Холодным утром солнце в дымке
Стоит столбом огня в дыму.
Я тоже, как на скверном снимке,
Совсем неотличим ему.
Пока оно из мглы не выйдет,
Блеснув за прудом на лугу,
Меня деревья плохо видят
На отдаленном берегу.
(«Заморозки»)

Яркое дробящееся отражение вечернего солнца в стеклах окна превращается в целую картину поступков зари:

И вот заря теряет стыд дочерний.
Разбив окно ударом каблука,
Она перелетает в руки черни
И на ее руках за облака.
(«Спекторский»)

Природа и человек меняются местами. Он пишет стихи для росы, дождя.

Когда ж трава, отряхиваясь, вскочит,
Кто мой испуг изобразит росе
В тот час, как загорланит первый кочет,
За ним другой, еще за этим – все?
(«Петухи»)

Изобразить, следовательно, надо для росы – роса наблюдает, смотрит, нуждается в стихах. И то же ландыши:

Вас кто-то наблюдает снизу:
Сырой овраг сухим дождем
Росистых ландышей унизан.
(«Ландыши»)

Это непривычно, а потому и непонятно сразу. Творческое начало исходит от жизни: поэзия – лишь эхо жизни. Все в окружающем мире живо. Стихов ждет вся окружающая природа:

Одна оглядчивость пространства
Хотела от меня поэм;
Одна она ко мне пристрастна,
Я только ей не надоем.
(«Двадцать строф с предисловием»)

Природные явления наделены чувствами:

Разгневанно цветут каштаны.
(«Бальзак»)

Весь вещный, предметный мир – живой:

И знаться не хочет ни с кем
Железнодорожная насыпь.
(«Пространство»)

И этот вещный мир обладает характером, движется.

В поэзии Пастернака берут инициативу сами объекты описания. Именно они сами входят в поэзию, а не поэт их привлекает. Действительность становится поэзией, литературой, оформляется в литературные жанры, в литературную форму.

Зовите это как хотите,
Но все кругом одевший лес
Бежал, как повести развитье,
И сознавал свой интерес.
Он брал не фауной фазаньей,
Не сказочной осанкой скал, —
Он сам пленял, как описанье,
Он что-то знал и сообщал.
Он сам повествовал о плене
Вещей, вводимых не на час,
Он плыл отчетом поколений,
Служивших за сто лет до нас.
(«Волны»)

Поэтическое творчество становится сравнением:

Полет орла как ход рассказа...
(«Баллада»)

Действительность видится Пастернаку как литературное произведение, как книга, которую он читает: «...медленно перевертываясь, как прочитанная страница, полустанок скрывается из виду» («Охранная грамота», ч. 1; 1).

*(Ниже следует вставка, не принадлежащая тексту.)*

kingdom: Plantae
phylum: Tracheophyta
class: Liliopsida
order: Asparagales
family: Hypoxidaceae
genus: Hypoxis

Восторг перед миром и его проявлениями – где бы они ни были: в искусстве, в действительности, в природе, в траве, в ветке... Он называет самого бога режиссером:

Так играл пред землей молодою
Одаренный один режиссер,
Что носился как дух над водою
И ребро сокрушенное тер.
И, протискавшись в мир из-за дисков
Наобум размещенных светил,
За дрожащую руку артистку
На дебют роковой выводил.

Есть много общего в творчестве Пастернака с творчеством П. Пикассо. Оба ощущают себя конденсаторами мировой энергии. В своем интервью с Кристианом Зервосом Пабло Пикассо говорил: «Художник – вместилище эмоций, которые приходят к нему со всех сторон: с неба, с земли, от клочка бумаги, от очертаний тени, от паутины»[1].

Природа повинуется поэзии. Даже время проходит быстрее или тише в зависимости от своего значения. Когда солдаты стреляют по безоружному народу 9 января 1905 года, выстрелы предшествуют команде; и Ленин появляется на трибуне раньше, чем он всходит на нее по ступенькам. Ожидание Ленина – это уже Ленин.

Все встали с мест, глазами втуне
Обшаривая крайний стол,
Как вдруг он вырос на трибуне,
И вырос раньше, чем вошел.

Пастернак так говорит о реалистичности искусства: «Оно реалистично там, где не само выдумало метафору, а нашло ее в природе и свято воспроизвело» («Охранная грамота», ч. 1; 7).